でも、と何度も言うサラリーマン男性。そこに、早川が割って入ります。
「まぁ、女性はなにも盗られてはいませんしね…」
「ほらみろ、何がスリだ、人違いもいいとこだ」
若い男性は顔をしかめました。そうしてぶつぶつ言うと、それに、と付け加えます。
「それを言うなら、そこの女だって怪しいぜ?」
別の女性を指さす若い男性。指を刺された女性は三十代の髪を綺麗にカールさせた上品な恰好をした人でした。女性は自分が話題に入ることを予想していなかったのか、急に呼ばれてあたふたしていました。
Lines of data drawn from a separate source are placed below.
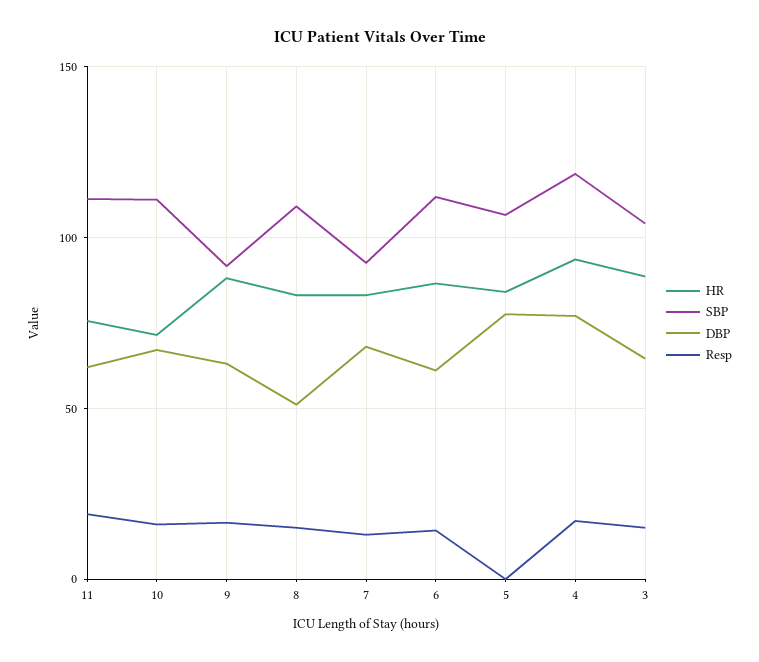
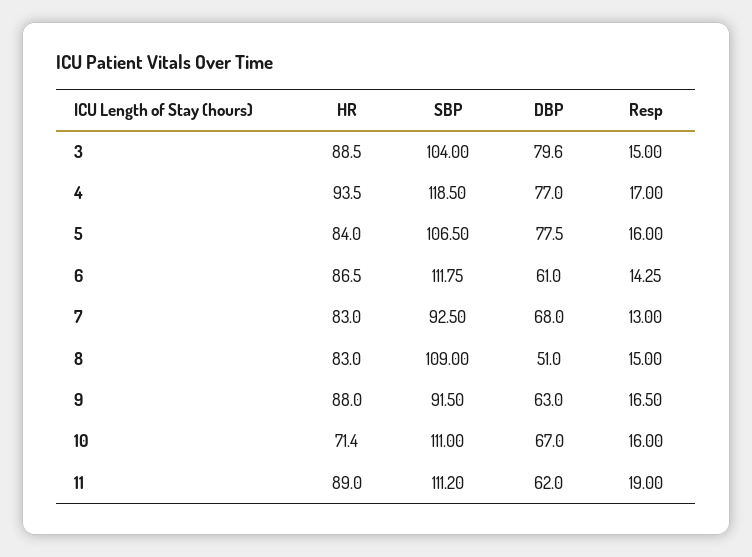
  {
    "HR": {
-     "11": 75,
+     "11": 89,
      "10": 71.4,
      "9": 88,
      "8": 83,
      "7": 83,
      "6": 86.5,
      "5": 84,
      "4": 93.5,
      "3": 88.5
    },
    "SBP": {
      "11": 111.2,
      "10": 111,
      "9": 91.5,
      "8": 109,
      "7": 92.5,
      "6": 111.75,
      "5": 106.5,
      "4": 118.5,
      "3": 104
    },
    "DBP": {
      "11": 62,
      "10": 67,
      "9": 63,
      "8": 51,
      "7": 68,
      "6": 61,
      "5": 77.5,
      "4": 77,
-     "3": 65
+     "3": 79.6
    },
    "Resp": {
      "11": 19,
      "10": 16,
      "9": 16.5,
      "8": 15,
      "7": 13,
      "6": 14.25,
-     "5": 0,
+     "5": 16,
      "4": 17,
      "3": 15
    }
  }

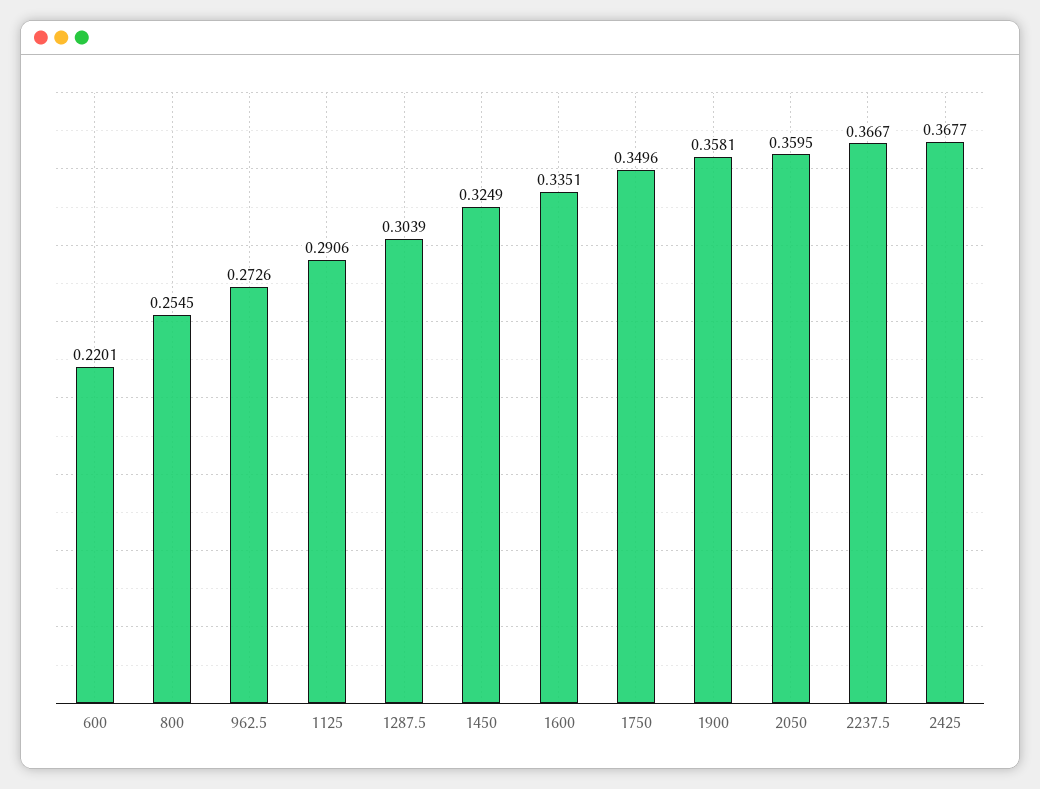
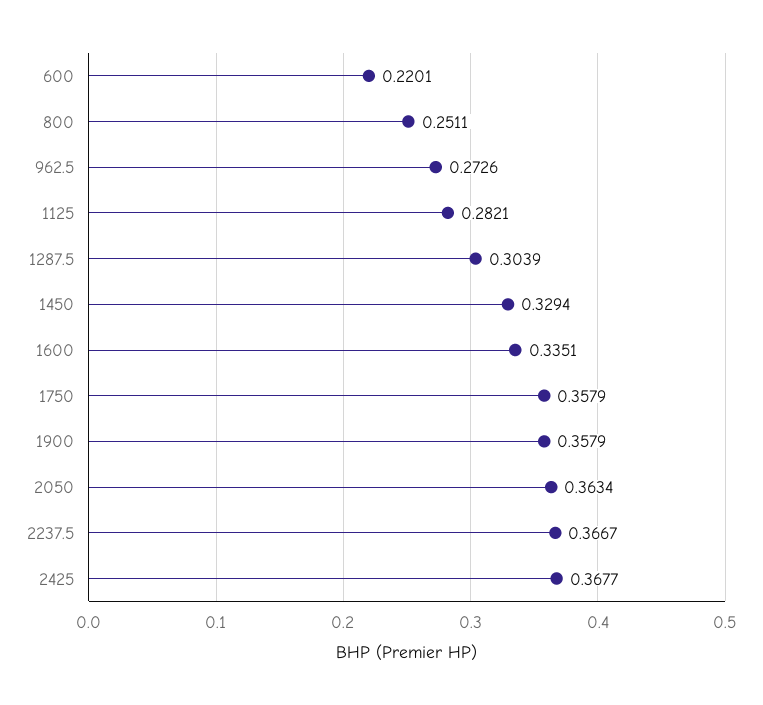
  {
    "600": 0.2201,
-   "800": 0.2545,
+   "800": 0.2511,
    "962.5": 0.2726,
-   "1125": 0.2906,
+   "1125": 0.2821,
    "1287.5": 0.3039,
-   "1450": 0.3249,
+   "1450": 0.3294,
    "1600": 0.3351,
-   "1750": 0.3496,
+   "1750": 0.3579,
-   "1900": 0.3581,
+   "1900": 0.3579,
-   "2050": 0.3595,
+   "2050": 0.3634,
    "2237.5": 0.3667,
    "2425": 0.3677
  }

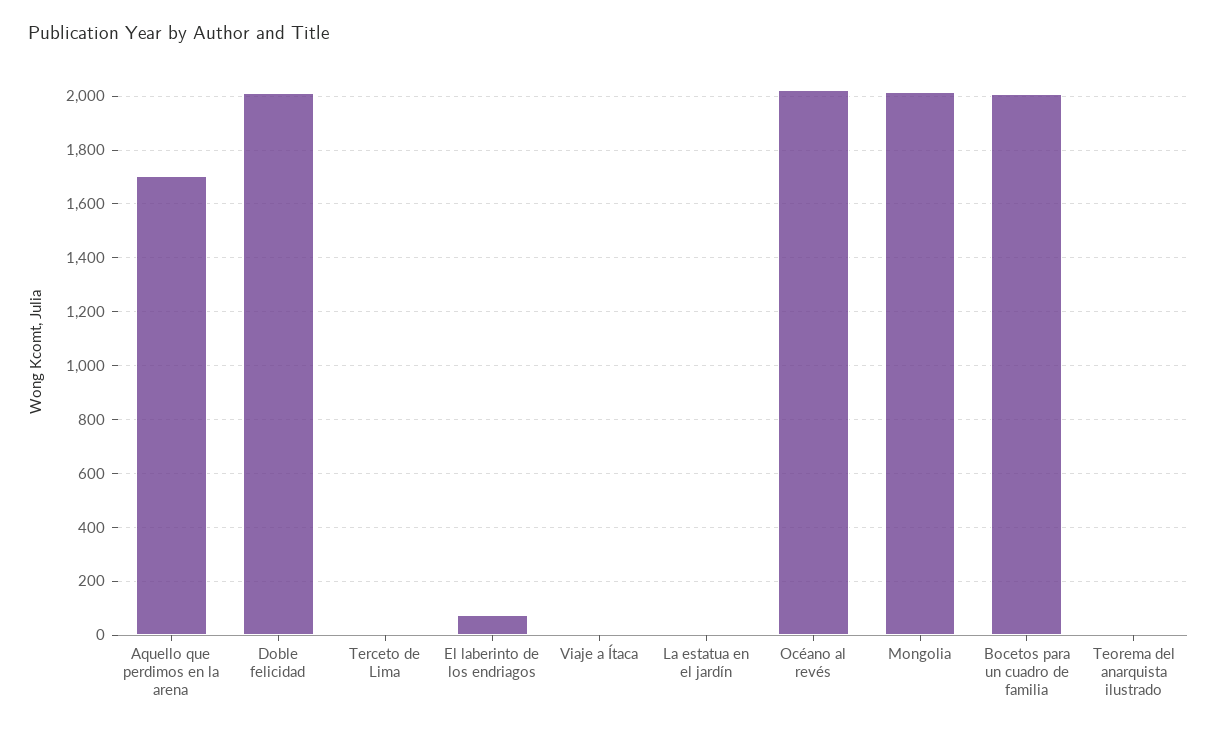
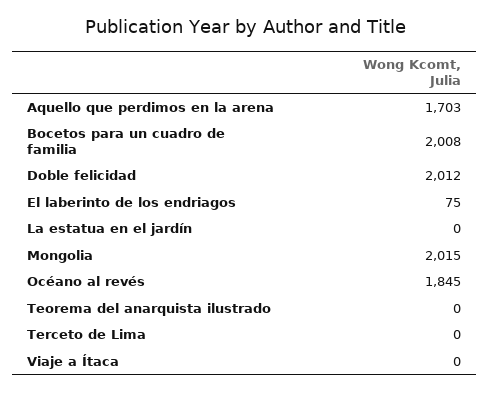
  {
    "Aquello que perdimos en la arena": 1703,
    "Doble felicidad": 2012,
    "Terceto de Lima": 0,
    "El laberinto de los endriagos": 75,
    "Viaje a Ítaca": 0,
    "La estatua en el jardín": 0,
-   "Océano al revés": 2025,
+   "Océano al revés": 1845,
    "Mongolia": 2015,
    "Bocetos para un cuadro de familia": 2008,
    "Teorema del anarquista ilustrado": 0
  }

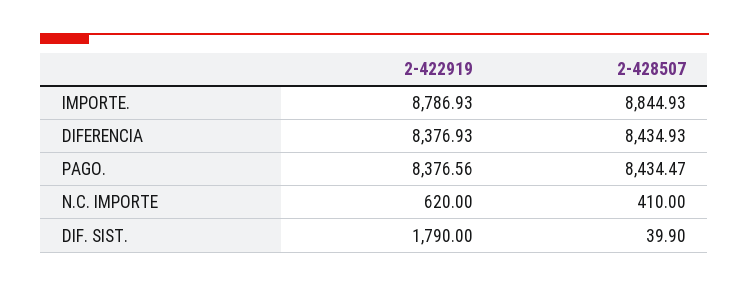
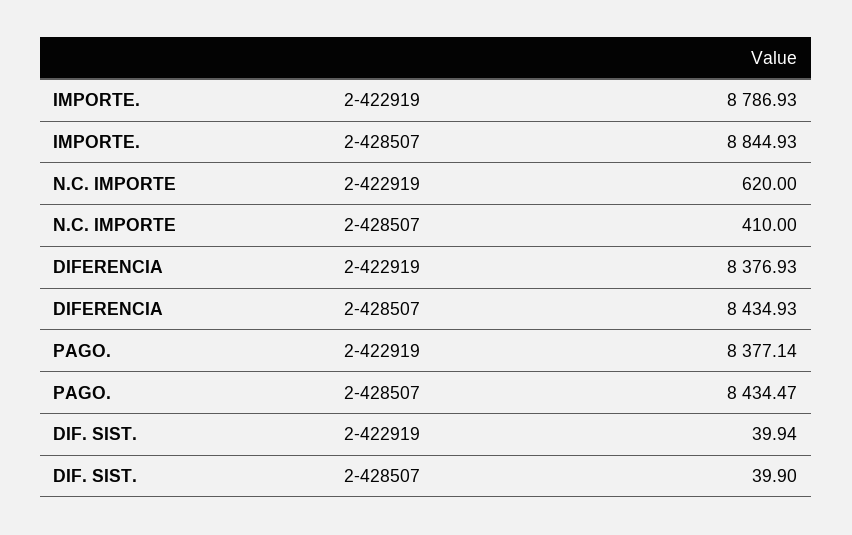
  {
    "2-422919": {
      "IMPORTE.": 8786.93,
      "DIFERENCIA": 8376.93,
-     "PAGO.": 8376.56,
+     "PAGO.": 8377.14,
      "N.C. IMPORTE": 620,
-     "DIF. SIST.": 1790
+     "DIF. SIST.": 39.94
    },
    "2-428507": {
      "IMPORTE.": 8844.93,
      "DIFERENCIA": 8434.93,
      "PAGO.": 8434.47,
      "N.C. IMPORTE": 410,
      "DIF. SIST.": 39.9
    }
  }

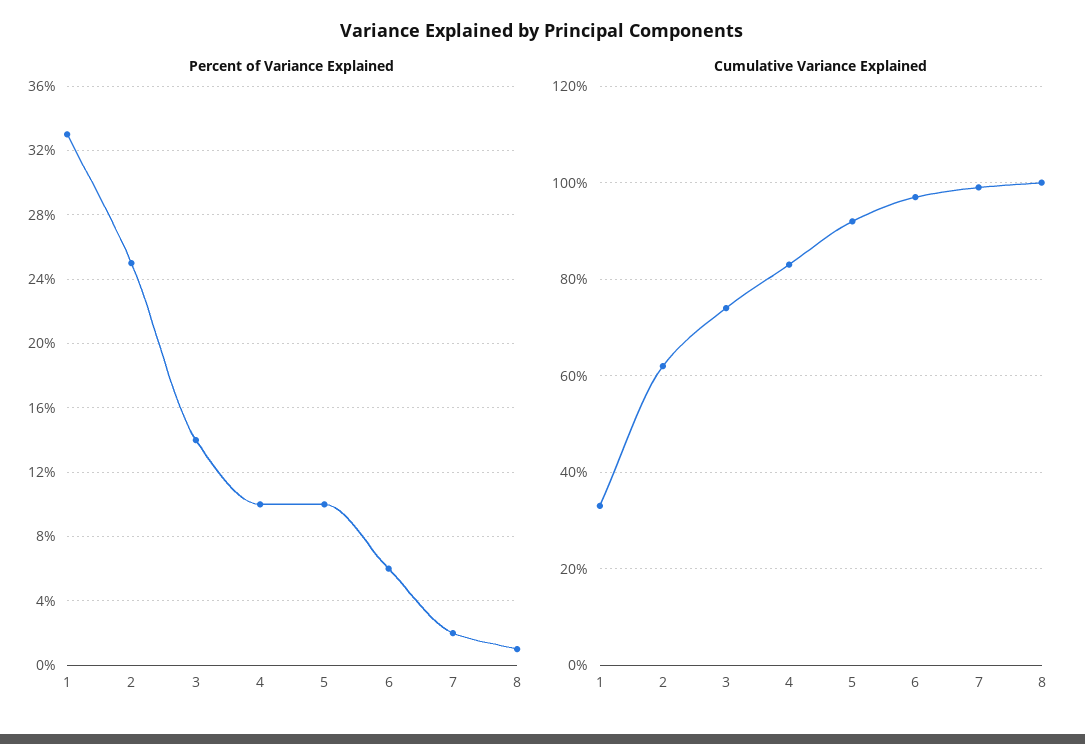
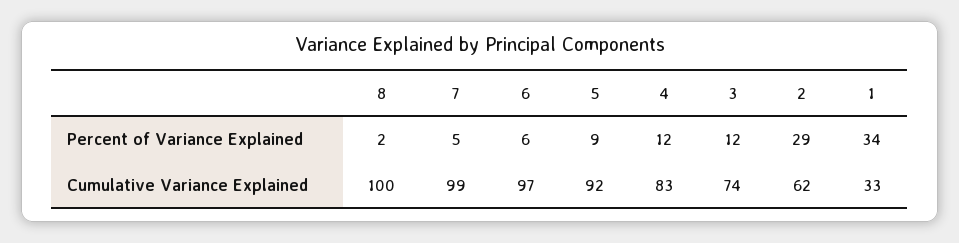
  {
    "Percent of Variance Explained": {
-     "1": 33,
+     "1": 34,
-     "2": 25,
+     "2": 29,
-     "3": 14,
+     "3": 12,
-     "4": 10,
+     "4": 12,
-     "5": 10,
+     "5": 9,
      "6": 6,
-     "7": 2,
+     "7": 5,
-     "8": 1
+     "8": 2
    },
    "Cumulative Variance Explained": {
      "1": 33,
      "2": 62,
      "3": 74,
      "4": 83,
      "5": 92,
      "6": 97,
      "7": 99,
      "8": 100
    }
  }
「とんでもない!何で…私何もしてませんよ、本当です!」
すると若い男性はまた顔をしかめます。
「ウソ付け、彼女のバッグ見てにやにやしてたじゃねぇか」
皆、女性の方に信憑性を持っているのか、若い男性の方を見るので、若い男性は憤慨します。
「何で…俺…違うぜ、ホントに!俺は何にも…!」
てめぇ、そう言う若い男性の気迫に押されたのか、女性は怯えた様子で、一瞬泣きそうな眼をしました。そのせいで益々、若い男性に視線は注がれます。
うーん、と一人、早川は呟きます。
「誰がどうだか…これじゃぁ…」
そう呟いている早川の後ろで、座席に座ったままもう一人の片割れ、連れの樋山は独り、別のものを目で追っていました。